Diocesi di Belluno – Feltre

Il sentimento come collante di una “memoria condivisa”

Oggi ospitiamo la stimolante risposta di Bruno Bratti al testo iniziale di Michele Giacomel. Secondo Bratti, la chiave per poter operare il passaggio fra la memoria viva dei primi testimoni e quella ereditata dei secondi ha bisogno di un “collante” speciale, che però non sta in un concetto o in un ragionamento, e tanto meno in un richiamo di tipo morale, bensì in un sentimento, il quale però ha bisogno di essere risvegliato, così come ha saputo fare Maria Giacoma Corona.

Grazie per questa condivisione. Come avete scritto, si vede che sono pensieri “coltivati” e “maturati” con tempo e cura, e li sento quindi come un dono prezioso, sia per l’amicizia che ci lega, sia perché mi sento comunque parte della comunità longaronese, anche se in questa fase della vita non riesco ad esprimere questa appartenenza come vorrei.

Se capisco, dici che è opportuno affiancare alla narrazione “di prima generazione” del Vajont, fondata sull’esperienza e sulla memoria dirette, una narrazione “di seconda generazione”, fondata su qualcos’altro, trasformando la memoria personale del Vajont in memoria storica.

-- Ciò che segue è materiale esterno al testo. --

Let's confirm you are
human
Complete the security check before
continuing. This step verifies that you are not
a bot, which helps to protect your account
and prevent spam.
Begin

Volendo mettere in luce questo “qualcos’altro”, io credo non possa trattarsi d’altro che di un sentimento. Ti chiedi: “Se [la seconda generazione] non ha categorie per poter raccontare il Vajont, come può sentirlo suo?”, ma io credo che il sentimento preceda le categorie, i discorsi, l’impegno e sia a fondamento di qualsiasi rapporto umano, che sia con una persona, con un luogo, con un evento. Penso che la strada di una chiarificazione emotiva sul senso della memoria possa essere promettente (se non ricordo male, tua sorella Marta aveva lavorato in questo senso nella sua tesi di laurea). Anche Maria Giacoma usa un vocabolario emotivo, che mi piace molto, scrivendo che “quel modo nuovo e diverso di raccontare, creando empatia e non fastidio in chi ascolta, lo dobbiamo trovare.”

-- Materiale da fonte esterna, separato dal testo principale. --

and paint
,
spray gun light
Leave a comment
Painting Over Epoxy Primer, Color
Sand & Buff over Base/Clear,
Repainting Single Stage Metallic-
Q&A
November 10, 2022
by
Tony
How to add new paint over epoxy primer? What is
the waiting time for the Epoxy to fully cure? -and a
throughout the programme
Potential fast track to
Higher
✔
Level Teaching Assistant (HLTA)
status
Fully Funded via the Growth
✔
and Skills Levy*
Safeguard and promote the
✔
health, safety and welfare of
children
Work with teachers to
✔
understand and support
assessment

Provo a dare un contributo. Nella Seconda considerazione inattuale sull’utilità e il danno della storia per la vita F. Nietzsche considera che l’utilità della storia all’uomo che vive può fondarsi su tre sentimenti: l’aspirazione a qualcosa di alto, il sentimento di custodia del passato e la liberazione da quanto ci tarpa o, al limite, ci ferisce. Personalmente forse ne aggiungerei un quarto, cioè il senso d’appartenenza (belonging) ad un gruppo sociale, il sentimento di condividere un orizzonte comune, per cui tu parli giustamente di “memoria condivisa”. A me pare che la memoria del Vajont possa rispondere a ognuno di questi quattro sentimenti, e forse ad altri ancora.

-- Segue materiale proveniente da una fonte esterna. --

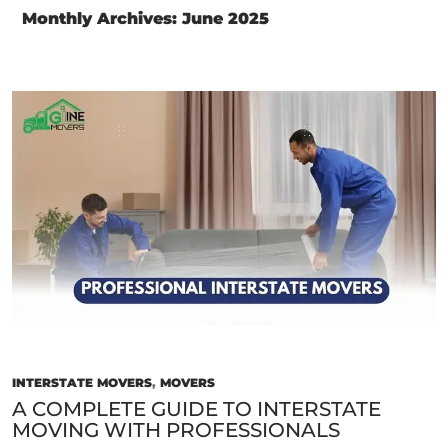
Monthly Archives: June 2025
INTERSTATE MOVERS
,
MOVERS
A COMPLETE GUIDE TO INTERSTATE
MOVING WITH PROFESSIONALS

Pensando all’immagine del giardino, aggiungo che forse sostituirei la divisione tra “prima e seconda generazione” con qualcosa di diverso, ad esempio: “Che senso può avere la memoria del Vajont a 10, a 20, a 30, a 40, a 50, a 60, a 70, ad 80, a 90 anni?” Come in un bosco ci possono essere alberi di varia generazione, così può essere anche nel “giardino della memoria”.

Mi sembra infine importante riconoscere che non si parte da zero. Grazie all’impegno di tante persone, il Vajont è oggi indiscutibilmente parte del patrimonio storico: è nei libri di storia, nelle pubblicazioni, nell’opinione pubblica, nell’identità di tante persone. Esistono associazioni, enti, tradizioni, reti. Mi sembra importante riconoscere questo lavoro, grazie al quale il giardino “c’è già”.